In 2012, life had finally settled down in Hamilton for Michelle, dad Kym and their four children, Brock, now 23, Sage, 21, Konna, 19, and Keegan. But then everything changed in a way that Michelle could never have envisaged.
“Kym and I broke up,” she says. “I don’t even know what happened – it just ended. We lived in chaos and were so busy looking after Keegan and our other children that we didn’t look after our relationship.
“I didn’t think we would be one of those couples – we were childhood sweethearts, married 19 years and together 23. But separating was the right thing to do.”
Two years later, Michelle was at a party and met the man she now shares a home with in Tuakau, south of Auckland. It brought about a huge shift in many ways.
As a single-income family, Michelle had been juggling two jobs to make ends meet.
“I was on my own for two years,” she tells. “We would hunt for coins down the couch to buy a bottle of milk. We were the fish-finger family. I was working at the primary school as Keegan’s teacher aid, then I’d sew at home until 2am.
“We’d go around the neighbourhood dropping off pamphlets and collecting their scrap metal to sell.”

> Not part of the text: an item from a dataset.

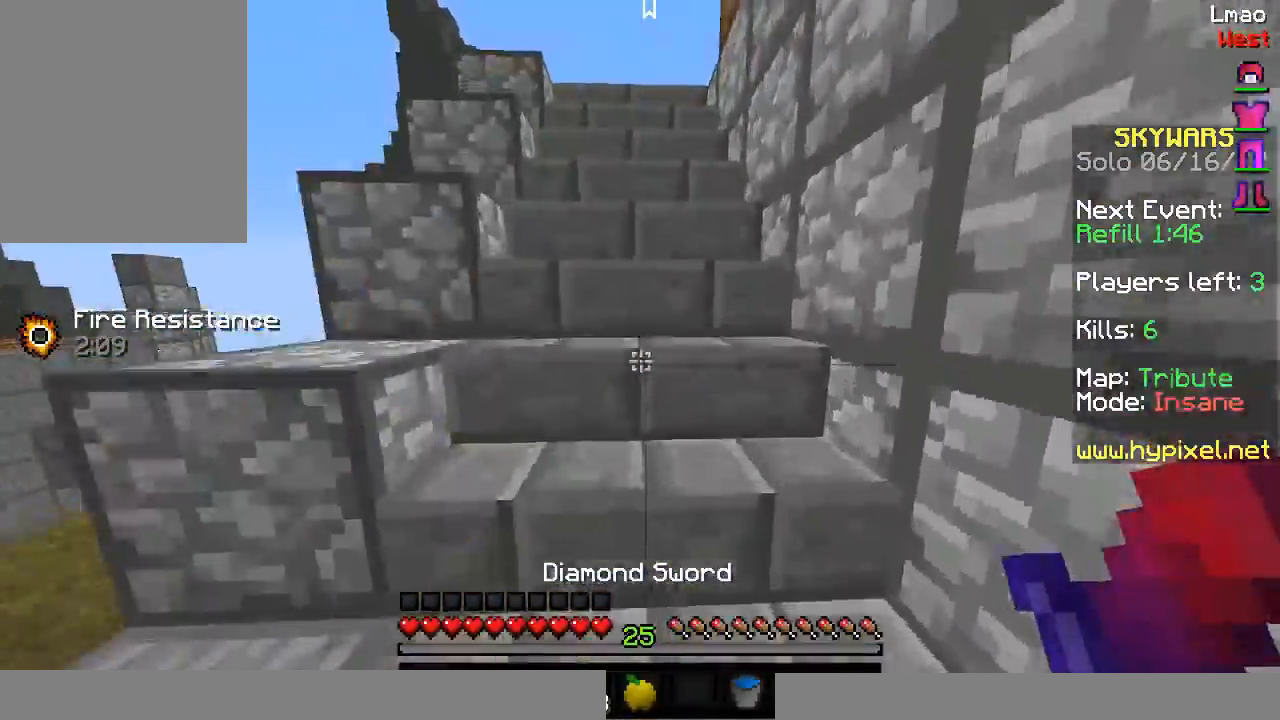
{"keys": ["w"], "mouse": [], "events": []}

It helped teach Keegan the importance of hard work. “If he asks for money, we put a value on it,” she says. “He is very good at deciding what he will do to earn it.”

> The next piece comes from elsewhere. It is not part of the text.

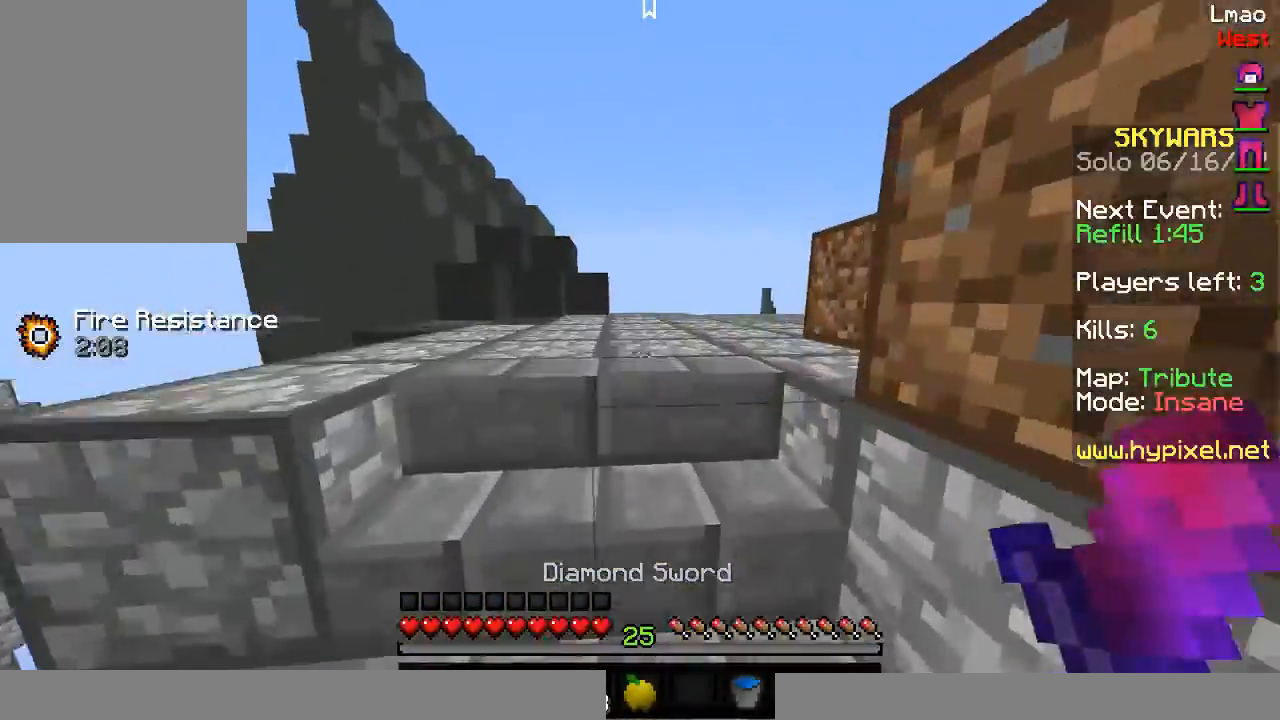
{"keys": ["a", "w"], "mouse": [], "events": [[17, "a", "down"]]}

Michelle is aware she can’t keep Keegan wrapped in cotton wool, no matter how much she’d like to.
“We have nearly lost him so many times, but I have decided to let him have a life,” she explains.
“When he was seven, he had an accident at school and it took me 20 minutes to resuscitate him. He was knocked over and his skull is still so delicate, he hit his head and it was instant arrest. It was the third time I have resuscitated him.
“Keegan had two weeks in HDU with two brain bleeds. At that point, we were told every trauma you have compounds, so next time there’s a greater chance we won’t get him back.
“I didn’t want him going anywhere without me. But I’m slowly letting him do more.We talk about realistic boundaries and taking control of what you can. Putting safety nets around him but not constraining him.”
That’s included snow-boarding in Queenstown, school cross-countries and competing in the Tough Guy challenge, an extreme off-road running event.
“Keegan has plenty of reasons to not do things, but he gives everything a go,” Michelle says proudly. “Tough Guy nearly killed me – I had to do it with him, with a Medipak on my back. Those ‘realistic boundaries’ are pretty broad!”
And now it’s time for Michelle to be her own person.
“I was Keegan’s teacher aid for all of his school life until last year. Me leaving his high school was the biggest thing I’ve ever done.
“But I take time for me now. For the first time I am not only Keegan’s mother – I am also Michelle and that is so great.”